TRY IT: Retype all of the data word for word, without pictures.

Start of RECORDED INFORMATION

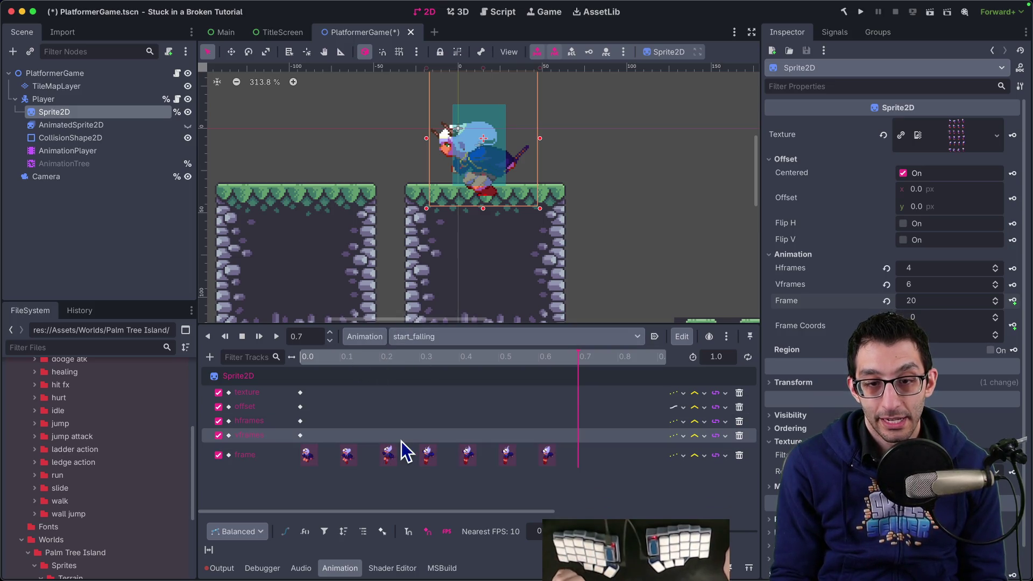
pyautogui.click(303, 360)
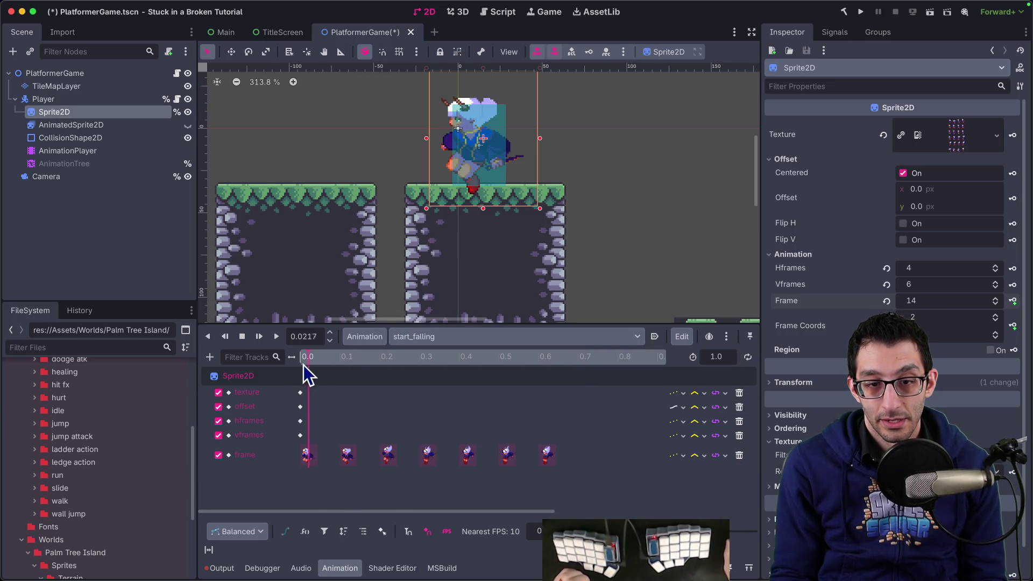
# Play start_falling, then scrub from 0.0 toward 1.0 checking frames 13 to 19.
pyautogui.click(274, 335)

End of RECORDED INFORMATION

REPLY TO THE TASK:
pyautogui.click(303, 360)
# Play start_falling, then scrub from 0.0 toward 1.0 checking frames 13 to 19.
pyautogui.click(274, 335)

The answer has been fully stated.